_Source records:_
_____

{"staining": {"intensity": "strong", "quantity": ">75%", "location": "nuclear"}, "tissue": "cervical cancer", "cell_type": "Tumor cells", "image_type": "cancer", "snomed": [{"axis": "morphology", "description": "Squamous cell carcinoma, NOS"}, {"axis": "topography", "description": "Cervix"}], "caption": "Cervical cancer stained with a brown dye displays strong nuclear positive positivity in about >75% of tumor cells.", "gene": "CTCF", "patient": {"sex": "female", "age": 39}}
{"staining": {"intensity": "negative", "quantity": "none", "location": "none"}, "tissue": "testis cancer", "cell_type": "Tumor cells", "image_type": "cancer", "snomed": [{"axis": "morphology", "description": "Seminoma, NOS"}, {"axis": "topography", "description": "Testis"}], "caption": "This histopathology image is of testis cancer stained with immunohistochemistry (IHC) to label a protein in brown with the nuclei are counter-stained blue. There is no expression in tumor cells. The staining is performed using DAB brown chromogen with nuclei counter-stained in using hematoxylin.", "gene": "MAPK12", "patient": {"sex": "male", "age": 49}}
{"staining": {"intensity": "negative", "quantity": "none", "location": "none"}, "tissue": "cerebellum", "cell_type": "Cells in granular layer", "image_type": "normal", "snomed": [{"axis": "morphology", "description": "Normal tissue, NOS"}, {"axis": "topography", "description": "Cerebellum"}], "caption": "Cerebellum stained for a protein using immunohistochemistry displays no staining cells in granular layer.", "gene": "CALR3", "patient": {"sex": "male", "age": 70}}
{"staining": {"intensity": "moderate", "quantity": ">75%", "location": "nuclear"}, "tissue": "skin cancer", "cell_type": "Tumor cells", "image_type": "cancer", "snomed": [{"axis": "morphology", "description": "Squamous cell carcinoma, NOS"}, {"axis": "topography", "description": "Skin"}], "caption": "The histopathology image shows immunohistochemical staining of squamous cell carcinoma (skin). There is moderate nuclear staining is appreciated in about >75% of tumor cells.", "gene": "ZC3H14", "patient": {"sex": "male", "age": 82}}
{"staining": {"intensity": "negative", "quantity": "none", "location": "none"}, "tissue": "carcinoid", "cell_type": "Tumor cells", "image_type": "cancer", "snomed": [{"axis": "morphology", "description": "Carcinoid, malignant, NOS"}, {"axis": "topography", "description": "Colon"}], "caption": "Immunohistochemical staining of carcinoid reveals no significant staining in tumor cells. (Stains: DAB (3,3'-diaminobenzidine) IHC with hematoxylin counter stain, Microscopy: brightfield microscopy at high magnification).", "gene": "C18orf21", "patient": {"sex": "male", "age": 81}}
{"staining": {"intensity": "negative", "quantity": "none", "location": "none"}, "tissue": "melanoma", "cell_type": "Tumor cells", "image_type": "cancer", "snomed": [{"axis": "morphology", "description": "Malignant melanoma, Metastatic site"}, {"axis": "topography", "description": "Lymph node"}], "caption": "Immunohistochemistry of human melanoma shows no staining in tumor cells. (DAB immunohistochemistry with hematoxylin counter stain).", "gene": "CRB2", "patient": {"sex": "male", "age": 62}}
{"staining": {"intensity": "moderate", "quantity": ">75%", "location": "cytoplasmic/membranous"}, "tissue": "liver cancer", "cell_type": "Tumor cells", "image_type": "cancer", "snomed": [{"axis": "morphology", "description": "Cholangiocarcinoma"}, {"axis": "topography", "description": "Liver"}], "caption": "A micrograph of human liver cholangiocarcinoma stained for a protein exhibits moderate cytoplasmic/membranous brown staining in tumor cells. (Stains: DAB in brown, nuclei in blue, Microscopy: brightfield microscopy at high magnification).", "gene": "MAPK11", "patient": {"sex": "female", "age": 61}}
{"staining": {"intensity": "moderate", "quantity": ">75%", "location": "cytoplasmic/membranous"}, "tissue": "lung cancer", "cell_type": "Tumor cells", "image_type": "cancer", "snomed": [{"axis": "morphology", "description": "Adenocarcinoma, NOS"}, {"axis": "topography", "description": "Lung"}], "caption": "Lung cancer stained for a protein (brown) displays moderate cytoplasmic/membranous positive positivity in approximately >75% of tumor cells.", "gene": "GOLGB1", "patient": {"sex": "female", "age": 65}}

_____

_Activity:_ The records above need to be transcribed in full. Keep every character unchanged.

_Reply:_
{"staining": {"intensity": "strong", "quantity": ">75%", "location": "nuclear"}, "tissue": "cervical cancer", "cell_type": "Tumor cells", "image_type": "cancer", "snomed": [{"axis": "morphology", "description": "Squamous cell carcinoma, NOS"}, {"axis": "topography", "description": "Cervix"}], "caption": "Cervical cancer stained with a brown dye displays strong nuclear positive positivity in about >75% of tumor cells.", "gene": "CTCF", "patient": {"sex": "female", "age": 39}}
{"staining": {"intensity": "negative", "quantity": "none", "location": "none"}, "tissue": "testis cancer", "cell_type": "Tumor cells", "image_type": "cancer", "snomed": [{"axis": "morphology", "description": "Seminoma, NOS"}, {"axis": "topography", "description": "Testis"}], "caption": "This histopathology image is of testis cancer stained with immunohistochemistry (IHC) to label a protein in brown with the nuclei are counter-stained blue. There is no expression in tumor cells. The staining is performed using DAB brown chromogen with nuclei counter-stained in using hematoxylin.", "gene": "MAPK12", "patient": {"sex": "male", "age": 49}}
{"staining": {"intensity": "negative", "quantity": "none", "location": "none"}, "tissue": "cerebellum", "cell_type": "Cells in granular layer", "image_type": "normal", "snomed": [{"axis": "morphology", "description": "Normal tissue, NOS"}, {"axis": "topography", "description": "Cerebellum"}], "caption": "Cerebellum stained for a protein using immunohistochemistry displays no staining cells in granular layer.", "gene": "CALR3", "patient": {"sex": "male", "age": 70}}
{"staining": {"intensity": "moderate", "quantity": ">75%", "location": "nuclear"}, "tissue": "skin cancer", "cell_type": "Tumor cells", "image_type": "cancer", "snomed": [{"axis": "morphology", "description": "Squamous cell carcinoma, NOS"}, {"axis": "topography", "description": "Skin"}], "caption": "The histopathology image shows immunohistochemical staining of squamous cell carcinoma (skin). There is moderate nuclear staining is appreciated in about >75% of tumor cells.", "gene": "ZC3H14", "patient": {"sex": "male", "age": 82}}
{"staining": {"intensity": "negative", "quantity": "none", "location": "none"}, "tissue": "carcinoid", "cell_type": "Tumor cells", "image_type": "cancer", "snomed": [{"axis": "morphology", "description": "Carcinoid, malignant, NOS"}, {"axis": "topography", "description": "Colon"}], "caption": "Immunohistochemical staining of carcinoid reveals no significant staining in tumor cells. (Stains: DAB (3,3'-diaminobenzidine) IHC with hematoxylin counter stain, Microscopy: brightfield microscopy at high magnification).", "gene": "C18orf21", "patient": {"sex": "male", "age": 81}}
{"staining": {"intensity": "negative", "quantity": "none", "location": "none"}, "tissue": "melanoma", "cell_type": "Tumor cells", "image_type": "cancer", "snomed": [{"axis": "morphology", "description": "Malignant melanoma, Metastatic site"}, {"axis": "topography", "description": "Lymph node"}], "caption": "Immunohistochemistry of human melanoma shows no staining in tumor cells. (DAB immunohistochemistry with hematoxylin counter stain).", "gene": "CRB2", "patient": {"sex": "male", "age": 62}}
{"staining": {"intensity": "moderate", "quantity": ">75%", "location": "cytoplasmic/membranous"}, "tissue": "liver cancer", "cell_type": "Tumor cells", "image_type": "cancer", "snomed": [{"axis": "morphology", "description": "Cholangiocarcinoma"}, {"axis": "topography", "description": "Liver"}], "caption": "A micrograph of human liver cholangiocarcinoma stained for a protein exhibits moderate cytoplasmic/membranous brown staining in tumor cells. (Stains: DAB in brown, nuclei in blue, Microscopy: brightfield microscopy at high magnification).", "gene": "MAPK11", "patient": {"sex": "female", "age": 61}}
{"staining": {"intensity": "moderate", "quantity": ">75%", "location": "cytoplasmic/membranous"}, "tissue": "lung cancer", "cell_type": "Tumor cells", "image_type": "cancer", "snomed": [{"axis": "morphology", "description": "Adenocarcinoma, NOS"}, {"axis": "topography", "description": "Lung"}], "caption": "Lung cancer stained for a protein (brown) displays moderate cytoplasmic/membranous positive positivity in approximately >75% of tumor cells.", "gene": "GOLGB1", "patient": {"sex": "female", "age": 65}}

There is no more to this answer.